### [WHAT THE TASK ASKS]
Somewhere below, one line contains "Unlocking the Power of QR Codes in" and a later line contains "beinhalten etwa die". Output those two lines and everything between them exactly, and nothing else.

╔══

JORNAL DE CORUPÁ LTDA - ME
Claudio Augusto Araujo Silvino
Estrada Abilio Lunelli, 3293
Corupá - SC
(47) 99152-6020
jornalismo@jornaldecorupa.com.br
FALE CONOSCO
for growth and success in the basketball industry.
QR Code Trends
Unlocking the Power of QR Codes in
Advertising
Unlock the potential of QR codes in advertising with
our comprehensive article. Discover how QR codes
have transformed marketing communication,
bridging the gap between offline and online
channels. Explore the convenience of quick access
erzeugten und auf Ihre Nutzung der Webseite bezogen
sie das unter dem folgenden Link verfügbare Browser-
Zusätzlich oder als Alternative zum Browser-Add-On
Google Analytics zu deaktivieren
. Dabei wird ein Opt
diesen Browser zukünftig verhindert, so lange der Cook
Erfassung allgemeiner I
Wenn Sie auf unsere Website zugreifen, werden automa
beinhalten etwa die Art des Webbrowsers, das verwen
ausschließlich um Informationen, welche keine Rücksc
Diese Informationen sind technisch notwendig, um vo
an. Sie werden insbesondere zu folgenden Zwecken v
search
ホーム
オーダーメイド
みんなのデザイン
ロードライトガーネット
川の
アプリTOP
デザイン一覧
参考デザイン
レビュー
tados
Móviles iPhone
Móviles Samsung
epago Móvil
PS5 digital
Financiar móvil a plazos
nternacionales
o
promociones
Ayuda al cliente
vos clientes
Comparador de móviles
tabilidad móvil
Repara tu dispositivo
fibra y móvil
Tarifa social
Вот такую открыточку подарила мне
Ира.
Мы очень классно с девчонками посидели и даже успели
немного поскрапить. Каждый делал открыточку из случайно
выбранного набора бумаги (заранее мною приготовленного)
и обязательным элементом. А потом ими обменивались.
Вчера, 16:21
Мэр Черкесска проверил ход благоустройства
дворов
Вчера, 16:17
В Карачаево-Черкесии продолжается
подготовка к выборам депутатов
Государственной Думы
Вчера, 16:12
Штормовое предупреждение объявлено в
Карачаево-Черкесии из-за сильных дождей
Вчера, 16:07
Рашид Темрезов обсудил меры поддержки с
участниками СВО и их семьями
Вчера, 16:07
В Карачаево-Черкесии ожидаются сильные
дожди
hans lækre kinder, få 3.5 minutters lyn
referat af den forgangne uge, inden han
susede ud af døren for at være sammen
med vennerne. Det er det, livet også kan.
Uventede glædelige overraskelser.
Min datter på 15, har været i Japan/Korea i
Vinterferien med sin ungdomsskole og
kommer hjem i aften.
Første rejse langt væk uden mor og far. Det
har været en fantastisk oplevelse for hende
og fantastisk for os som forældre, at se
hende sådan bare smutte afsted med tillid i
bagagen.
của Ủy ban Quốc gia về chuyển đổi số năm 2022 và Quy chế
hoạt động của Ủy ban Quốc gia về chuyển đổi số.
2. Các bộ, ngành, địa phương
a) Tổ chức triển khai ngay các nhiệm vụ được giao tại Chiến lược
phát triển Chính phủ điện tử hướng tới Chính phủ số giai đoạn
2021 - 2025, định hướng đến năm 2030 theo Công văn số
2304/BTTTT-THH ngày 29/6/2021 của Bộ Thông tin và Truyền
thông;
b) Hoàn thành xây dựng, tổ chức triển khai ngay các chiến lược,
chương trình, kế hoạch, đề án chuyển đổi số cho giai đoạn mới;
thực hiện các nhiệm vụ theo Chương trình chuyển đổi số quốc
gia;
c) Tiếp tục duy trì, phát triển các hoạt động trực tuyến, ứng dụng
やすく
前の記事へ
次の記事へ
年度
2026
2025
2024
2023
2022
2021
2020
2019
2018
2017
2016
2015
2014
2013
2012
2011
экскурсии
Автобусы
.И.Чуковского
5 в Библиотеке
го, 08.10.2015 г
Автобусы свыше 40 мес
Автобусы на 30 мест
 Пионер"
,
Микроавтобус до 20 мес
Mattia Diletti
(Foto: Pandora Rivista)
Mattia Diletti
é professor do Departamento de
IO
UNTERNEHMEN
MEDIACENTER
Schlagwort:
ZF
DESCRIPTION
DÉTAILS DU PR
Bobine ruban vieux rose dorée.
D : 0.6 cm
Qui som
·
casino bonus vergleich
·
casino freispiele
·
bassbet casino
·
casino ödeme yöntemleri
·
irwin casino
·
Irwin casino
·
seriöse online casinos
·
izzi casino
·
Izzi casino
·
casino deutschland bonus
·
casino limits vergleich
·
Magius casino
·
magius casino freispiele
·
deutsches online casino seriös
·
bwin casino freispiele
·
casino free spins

╚══

### [REPLY]
Unlocking the Power of QR Codes in
Advertising
Unlock the potential of QR codes in advertising with
our comprehensive article. Discover how QR codes
have transformed marketing communication,
bridging the gap between offline and online
channels. Explore the convenience of quick access
erzeugten und auf Ihre Nutzung der Webseite bezogen
sie das unter dem folgenden Link verfügbare Browser-
Zusätzlich oder als Alternative zum Browser-Add-On
Google Analytics zu deaktivieren
. Dabei wird ein Opt
diesen Browser zukünftig verhindert, so lange der Cook
Erfassung allgemeiner I
Wenn Sie auf unsere Website zugreifen, werden automa
beinhalten etwa die Art des Webbrowsers, das verwen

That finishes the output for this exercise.